No, actually he doesn't.
Ken Alibek, who directed bioweapons research for the Soviets, claims that at one point they were manufacturing over 10 tons of weaponized smallpox per year.
"There's no reason to believe that any of our enemies has smallpox virus. Nobody has any evidence that any of our enemies has smallpox virus as contrasted with 1972 when we knew our enemy did have smallpox virus," he said.
The good doctor would do well to familiarize himself with the story of the demon in the freezer.
The Bush Administration is getting ready to produce tens of millions of doses of smallpox vaccine and make it widely available to the public.

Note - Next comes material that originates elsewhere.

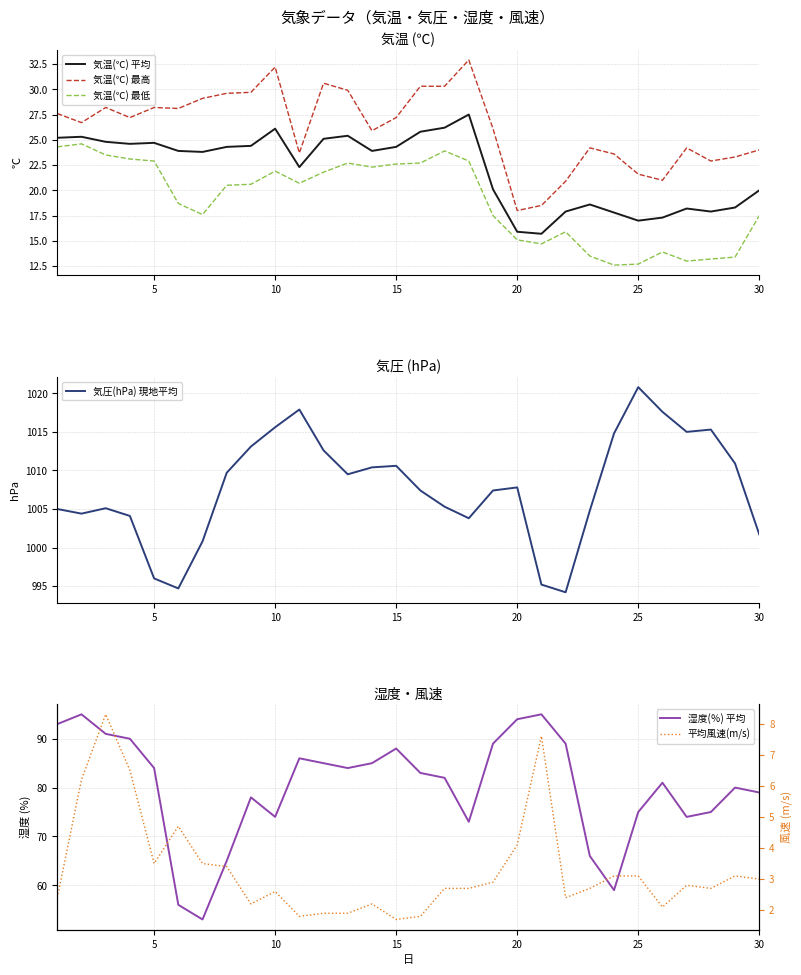

What is the difference between the second highest and minimum values in the 気温(℃) 最高 series?

14.2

Now why do you suppose they would want to do that?
KEN ALIBEK, who was once Kanatjan Alibekov, a leading Soviet bioweaponeer and the inventor of the world's most powerful anthrax, shocked the American intelligence community when he defected, in 1992, and revealed how far the Soviet Union had gone with bioweapons. In a new book of his, entitled "Biohazard," Alibek says that there were twenty tons of liquid smallpox kept on hand at Soviet military bases; it was kept ready for loading on biowarheads on missiles targeted on American cities.
Sorry, make that 20 tons...
I don't think there's any doubt that the bad guys have this.
There were the usual weapons like ammunition and RPGs, but the most significant disclosure was that of smuggling refrigeration units. The going price for smuggling refrigeration units out of Iraq was $10,000. These men were self-admitted al Qaeda operatives smuggling refrigerators out of Iraq. They did not know what was inside the refrigerators.
http://www.iraqwatch.org/wmd/biological.html
"Smallpox: The virus can be inhaled or absorbed by the skin. Its initial symptoms are like a severe flu, then a rash appears. Smallpox kills about a third of unvaccinated victims, but the vaccine is highly effective. The virus can be stored over long periods of time if it is freeze-dried, and it is easy to produce, making it a good candidate for biological warfare. In addition, countries like the United States are susceptible, as all natural occurrences of smallpox were eradicated by 1980, making regular vaccinations unnecessary. Iraq was reported in late 1998 to be suspected of concealing the smallpox virus, but this has not been confirmed."